Boris Johnson’s intervention over the Northern Ireland protocol was not unexpected, given the former prime minister’s penchant for seeking to protect what he sees as his Downing Street legacy. But a number of senior Conservatives have been forthright about the dire effect they believe it will have on their party.
Sir Alan Duncan has called it “suicidal treachery” that will drive voters towards Labour. He is joined in this view by Tobias Ellwood, who says that such “undermining” of Rishi Sunak will only serve to “scupper” the Conservative Party’s election prospects for the sake of Mr Johnson’s personal political gain. They have a point.
The Independent has made clear that Mr Sunak deserves credit for the progress he has made on the Northern Ireland protocol, which could herald a more productive relationship with the EU. While the UK will never see the return of some of the benefits lost through Brexit, there is an obvious purpose in laying the groundwork – building trust – for easier relations in the future.
Yet, Mr Johnson and his allies clearly do not see it that way. They believe that Britain needs to push through with the legislation that would allow it to scrap parts of the protocol when it needs to – but we have already seen the fruits such continuous brinkmanship can bear.
The emergence of this kind of factional dispute, in which some in the Conservative Party seem to delight, was always a risk when Mr Sunak took over in Downing Street, given that the party had spent much of the previous year essentially tearing itself apart. Mr Johnson and his successor, Liz Truss, left a number of messes that the current prime minister has been tasked with clearing up; their sniping from the sidelines does not change that.
Mr Johnson knows that the Northern Ireland protocol is a matter on which it is easy to rile up dissent, and there are a number of Tory backbenchers who are not shy in voicing their displeasure at the idea of any degree of compromise with the EU. But there has to be some movement. It is clear that things cannot stay as they are. Voters are growing tired of the issue dragging on – with the general state of the economy and their own finances a concern – and Mr Sunak has recognised this.
How to spur economic growth while bringing down inflation is another area in which Conservative dissent is not hard to find. A letter signed by a number of senior Conservative backbenchers has urged Mr Sunak to reverse his plans for a six-percentage-point rise in corporation tax – from 19 to 25 per cent – in April. The argument is that this will bring growth via new investment.
But was this not the same thought process that drove Ms Truss’s economic plan? The one that crashed the markets and pushed Ms Truss towards her exit of No. 10? Mr Sunak and his chancellor, Jeremy Hunt, are still dealing with the fallout from that particular economic vision, so the prime minister is unlikely to welcome such input as he tries to convince voters that his government can push the UK economy forward.

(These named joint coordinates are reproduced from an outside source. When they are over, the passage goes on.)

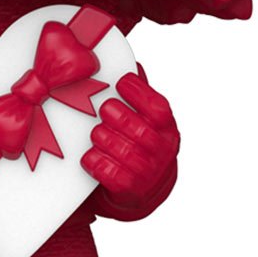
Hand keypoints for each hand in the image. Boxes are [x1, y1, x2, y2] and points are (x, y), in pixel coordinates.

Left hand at [82, 71, 178, 219]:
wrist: (144, 189)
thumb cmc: (140, 145)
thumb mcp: (146, 120)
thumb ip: (140, 97)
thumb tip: (134, 66)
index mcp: (166, 129)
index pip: (158, 109)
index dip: (139, 93)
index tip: (121, 83)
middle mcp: (162, 151)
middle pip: (138, 130)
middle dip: (116, 117)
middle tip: (104, 110)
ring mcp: (147, 172)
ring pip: (122, 152)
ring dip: (103, 139)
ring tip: (96, 134)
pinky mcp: (130, 190)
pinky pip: (110, 173)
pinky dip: (96, 163)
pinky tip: (91, 156)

As for Mr Johnson, whatever his interventions on the Nothern Ireland protocol, his influence on his party’s future electoral prospects may still be most keenly felt through the Partygate scandal and the parliamentary inquiry into whether he misled MPs over rule-breaking gatherings in Downing Street.
The privileges committee is working its way through evidence handed over by the government at the end of last year, and whatever the findings of its final report – when it arrives – are sure to cast a shadow over the current prime minister and his government, too.
The country needs an effective government that works to make day-to-day life better for its citizens, rather than politicians merely out for personal gain. The actions of his predecessors in Downing Street have only made the job more difficult for Mr Sunak – and they would do well to remember this before making his task harder still.